REQUIREMENT A => Condense the paragraph beginning "Hengist and Horsa are semi-legendary" in the message about Hengist and Horsa into a short list of its main facts.

EXTRACT TO READ =>
From: João S. Lopes Filho
Message: 11296
Date: 2001-11-20
----- Original Message -----
From: Christopher Gwinn <sonno3@...>
To: <cybalist@yahoogroups.com>
Sent: Monday, November 19, 2001 9:57 PM
Subject: Re: [tied] Saving Hengist and Horsa
>
> > Hengist and Horsa are semi-legendary, but certainly not mythical.
> For one thing, despite their horsey names they have no As'vin-like
> prototypes in the Germanic tradition and there is nothing divine or
> even particularly heroic about them. They were military leaders who
> merely happened to be at the right time and place to make history.
> The Jutes ascribed to them a mythical pedigree making them "the sons
> of Victgilsus, whose father was Vecta, son of Woden", but that was
> what the kind of conventional pedigree routinely claimed by the
> aristocratic families "of many provinces" (as noted by Bede).

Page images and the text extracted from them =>

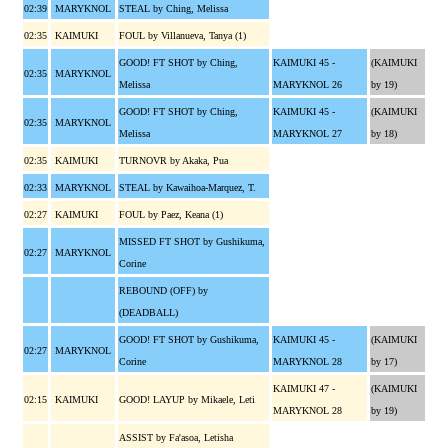
02:39
MARYKNOL
STEAL by Ching, Melissa
02:35
KAIMUKI
FOUL by Villanueva, Tanya (1)
GOOD! FT SHOT by Ching,
KAIMUKI 45 -
(KAIMUKI
02:35
MARYKNOL
Melissa
MARYKNOL 26
by 19)
GOOD! FT SHOT by Ching,
KAIMUKI 45 -
(KAIMUKI
02:35
MARYKNOL
Melissa
MARYKNOL 27
by 18)
02:35
KAIMUKI
TURNOVR by Akaka, Pua
02:33
MARYKNOL
STEAL by Kawaihoa-Marquez, T.
02:27
KAIMUKI
FOUL by Paez, Keana (1)
MISSED FT SHOT by Gushikuma,
02:27
MARYKNOL
Corine
REBOUND (OFF) by
(DEADBALL)
GOOD! FT SHOT by Gushikuma,
KAIMUKI 45 -
(KAIMUKI
02:27
MARYKNOL
Corine
MARYKNOL 28
by 17)
KAIMUKI 47 -
(KAIMUKI
02:15
KAIMUKI
GOOD! LAYUP by Mikaele, Leti
MARYKNOL 28
by 19)
ASSIST by Fa'asoa, Letisha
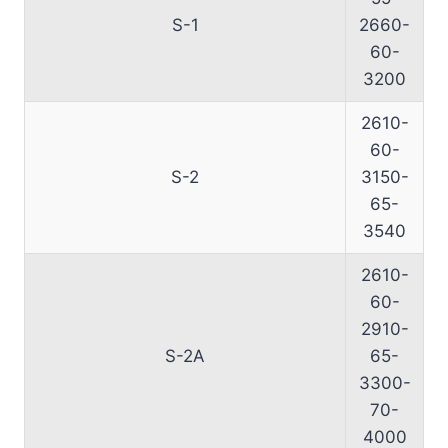
S-1
2660-
60-
3200
2610-
60-
S-2
3150-
65-
3540
2610-
60-
2910-
S-2A
65-
3300-
70-
4000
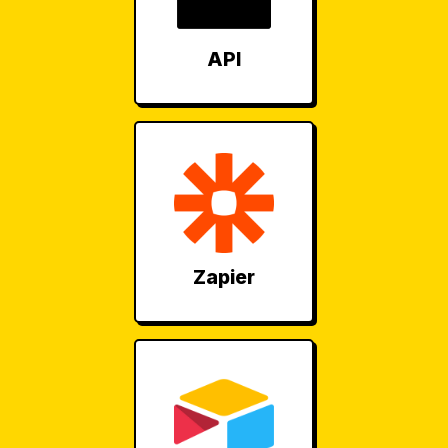
API
Zapier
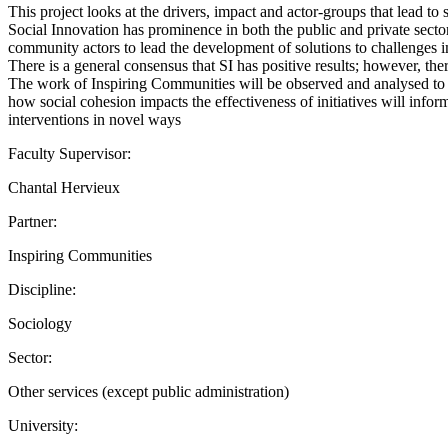
This project looks at the drivers, impact and actor-groups that lead to
Social Innovation has prominence in both the public and private sector
community actors to lead the development of solutions to challenges 
There is a general consensus that SI has positive results; however, th
The work of Inspiring Communities will be observed and analysed to d
how social cohesion impacts the effectiveness of initiatives will info
interventions in novel ways
Faculty Supervisor:
Chantal Hervieux
Partner:
Inspiring Communities
Discipline:
Sociology
Sector:
Other services (except public administration)
University:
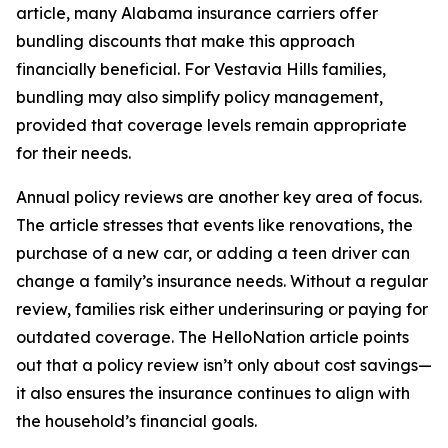
article, many Alabama insurance carriers offer
bundling discounts that make this approach
financially beneficial. For Vestavia Hills families,
bundling may also simplify policy management,
provided that coverage levels remain appropriate
for their needs.
Annual policy reviews are another key area of focus.
The article stresses that events like renovations, the
purchase of a new car, or adding a teen driver can
change a family’s insurance needs. Without a regular
review, families risk either underinsuring or paying for
outdated coverage. The HelloNation article points
out that a policy review isn’t only about cost savings—
it also ensures the insurance continues to align with
the household’s financial goals.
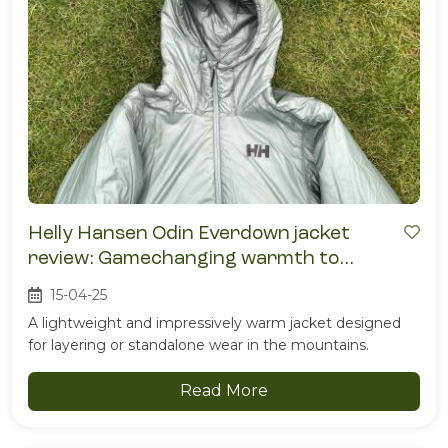
Helly Hansen Odin Everdown jacket
review: Gamechanging warmth to
weight
15-04-25
A lightweight and impressively warm jacket designed
for layering or standalone wear in the mountains.
Read More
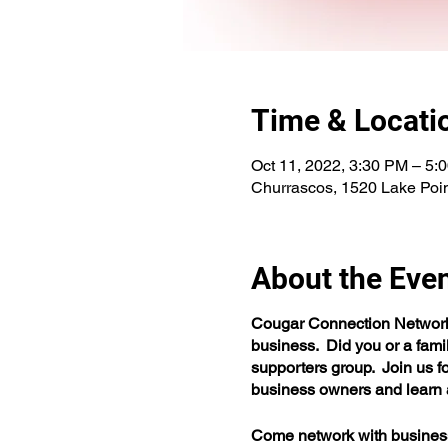
Time & Locati
Oct 11, 2022, 3:30 PM – 5:
Churrascos, 1520 Lake Poi
About the Eve
Cougar Connection Network i
business. Did you or a fam
supporters group. Join us fo
business owners and learn a
Come network with business o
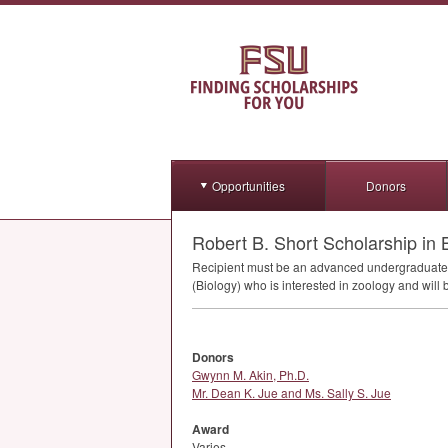
Opportunities
Donors
Robert B. Short Scholarship in 
Recipient must be an advanced undergraduate or
(Biology) who is interested in zoology and will
Donors
Gwynn M. Akin, Ph.D.
Mr. Dean K. Jue and Ms. Sally S. Jue
Award
Varies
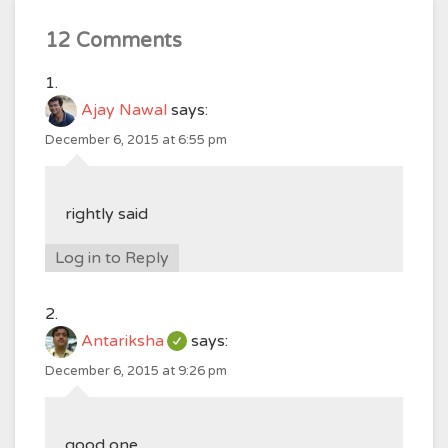
12 Comments
Ajay Nawal
says:
December 6, 2015 at 6:55 pm
rightly said
Log in to Reply
Antariksha
says:
December 6, 2015 at 9:26 pm
good one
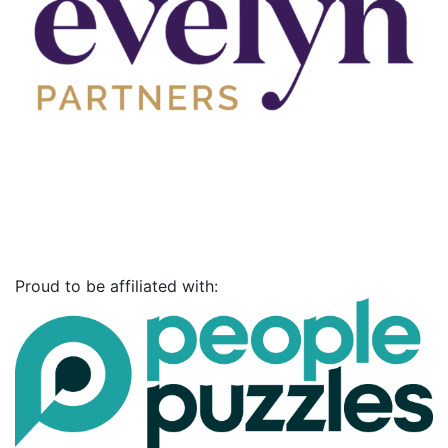
Proud to be affiliated with:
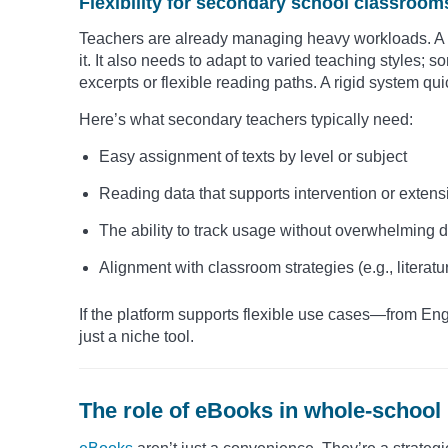
Flexibility for secondary school classroom
Teachers are already managing heavy workloads. A d
it. It also needs to adapt to varied teaching styles; 
excerpts or flexible reading paths. A rigid system q
Here’s what secondary teachers typically need:
Easy assignment of texts by level or subject
Reading data that supports intervention or extens
The ability to track usage without overwhelming
Alignment with classroom strategies (e.g., literature
If the platform supports flexible use cases—from En
just a niche tool.
The role of eBooks in whole-school 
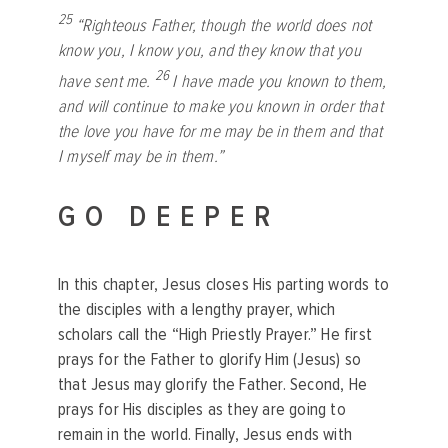
25
“Righteous Father, though the world does not
know you, I know you, and they know that you
26
have sent me.
I have made you known to them,
and will continue to make you known in order that
the love you have for me may be in them and that
I myself may be in them.”
GO DEEPER
In this chapter, Jesus closes His parting words to
the disciples with a lengthy prayer, which
scholars call the “High Priestly Prayer.” He first
prays for the Father to glorify Him (Jesus) so
that Jesus may glorify the Father. Second, He
prays for His disciples as they are going to
remain in the world. Finally, Jesus ends with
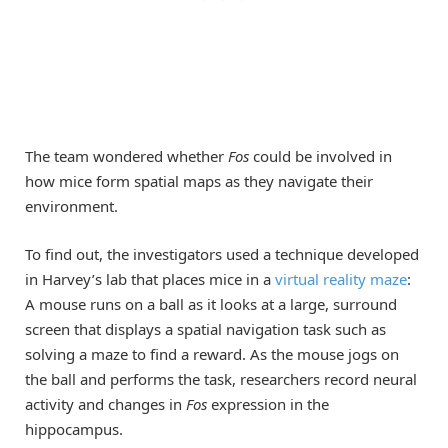
The team wondered whether
Fos
could be involved in
how mice form spatial maps as they navigate their
environment.
To find out, the investigators used a technique developed
in Harvey’s lab that places mice in a
virtual reality maze
:
A mouse runs on a ball as it looks at a large, surround
screen that displays a spatial navigation task such as
solving a maze to find a reward. As the mouse jogs on
the ball and performs the task, researchers record neural
activity and changes in
Fos
expression in the
hippocampus.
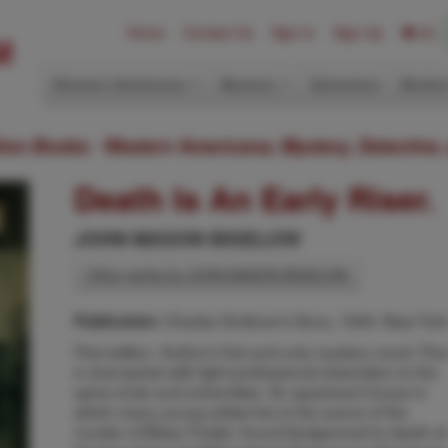
Home
Contact Us
Sign In
Sign Up
(0)
Western Americana
Mystery
Ephemera
Modern
ition Books: Western Americana; Mystery, Detective,
Death Is An Early Riser.
JOHN MASON BIGELOW
Other works by JOHN MASON BIGELOW
Charles Scribner's Sons, 1940, New Yor
Publication:
First edition. Author's first and only mystery novel. Fin
in dust jacket with light professional restoration to the
spine ends and extremities. An apartment house in
which many young artists live is the scene of the
murder of Betsy Fowler, found bludgeoned to death at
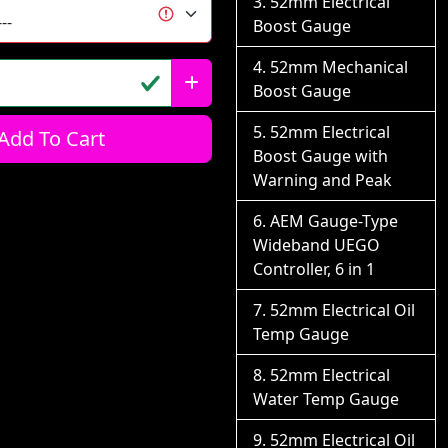
52mm Electrical
Boost Gauge
52mm Mechanical
Boost Gauge
52mm Electrical
Add To Cart
Boost Gauge with
Warning and Peak
AEM Gauge-Type
Wideband UEGO
Controller, 6 in 1
52mm Electrical Oil
Temp Gauge
52mm Electrical
Water Temp Gauge
52mm Electrical Oil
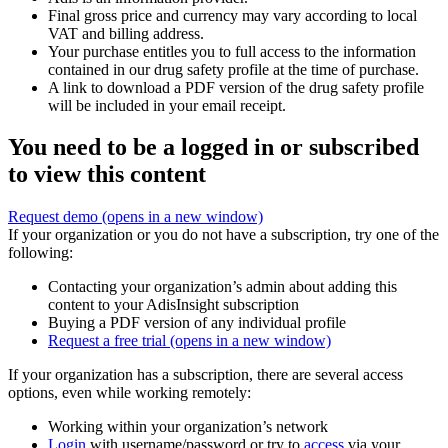
Final gross price and currency may vary according to local
VAT and billing address.
Your purchase entitles you to full access to the information
contained in our drug safety profile at the time of purchase.
A link to download a PDF version of the drug safety profile
will be included in your email receipt.
You need to be a logged in or subscribed
to view this content
Request demo
(opens in a new window)
If your organization or you do not have a subscription, try one of the
following:
Contacting your organization’s admin about adding this
content to your AdisInsight subscription
Buying a PDF version of any individual profile
Request a free trial
(opens in a new window)
If your organization has a subscription, there are several access
options, even while working remotely:
Working within your organization’s network
Login
with username/password or try to
access
via your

REQUIREMENT B => Reproduce word for word the lines in the entries from the one containing "Flexibility for secondary school classroom" up to and including the one containing "The role of eBooks in whole-school".

YOUR SOLUTION A =>
- Hengist and Horsa are semi-legendary but not mythical.
- Despite their horse-related names, they have no As'vin-like prototypes in Germanic tradition, and nothing about them is divine or especially heroic.
- They were military leaders who happened to be at the right time and place to make history.
- The Jutes gave them a mythical pedigree as "the sons of Victgilsus, whose father was Vecta, son of Woden."
- Such a pedigree was conventional for aristocratic families "of many provinces," as Bede noted.

YOUR SOLUTION B =>
Flexibility for secondary school classroom
Teachers are already managing heavy workloads. A d
it. It also needs to adapt to varied teaching styles; 
excerpts or flexible reading paths. A rigid system q
Here’s what secondary teachers typically need:
Easy assignment of texts by level or subject
Reading data that supports intervention or extens
The ability to track usage without overwhelming
Alignment with classroom strategies (e.g., literature
If the platform supports flexible use cases—from En
just a niche tool.
The role of eBooks in whole-school 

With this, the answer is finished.